I saw the awning over the window I would look out for hours each day, holding her in my lap, feeding her a sip at a time through her tumor-clenched teeth, because we couldn’t let her starve the way they said we should. Maybe we should have. When I die, I want it to be the same way, the tumor pushing its tendrils through my brainstem, so I can know what she knew, know whether she could hear us in the end, could feel love pressed into her skin, or only pain.
I drove past that house and I imagined it was twelve years ago, and that she was in that bedroom sleeping, and her mother and I relaxed, God forgive us, grateful for a respite after weeks of her pain.
I wondered what would happen if I knocked on the door and a younger me answered. Would I listen to these words, that it will be worse than you imagine, that it will be nothing like you imagine, that you can burn down your marriage and your friendships and set your very soul aflame in fury, and none of it will heal you, because while the rest of your life is tinder, that hole shot straight through the center of you can never be burned away?
This is what I’ve learned: suffering doesn’t make you noble. Suffering is a burden and a wound and a gift, even, but what you do with it, well, that’s on you, no matter how you rage at the sky. This is what I’ve learned, and maybe I haven’t learned it too late. Maybe it’s not too late.
This is what I would tell me, if I could knock on the door and get me to listen, if I didn’t know that the me twelve years ago was even more stubborn than the man writing to you, and all lit up with the self-righteousness of the afflicted.
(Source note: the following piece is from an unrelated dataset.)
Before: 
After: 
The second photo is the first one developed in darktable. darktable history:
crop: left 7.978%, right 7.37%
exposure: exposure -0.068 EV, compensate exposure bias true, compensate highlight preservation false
I can’t go back there and make that man listen, can’t yank him back from the precipice. So I’ll whisper it to this man who is whispering to you, as he climbs up from the cavern, hands bloodied and slipping, straining to see just a crack of light above, to know this is not his tomb. I’ll whisper to him — and to you, those of you who need to hear it — that it’s not too late. I’ll remind him of that girl, eyes fluttering open even as death crushed her, eyes opening out of stubbornness and love, faith-filled that there is light even in the valley of death’s shadow.
Especially in that valley. For if there is no light there, where will it be found?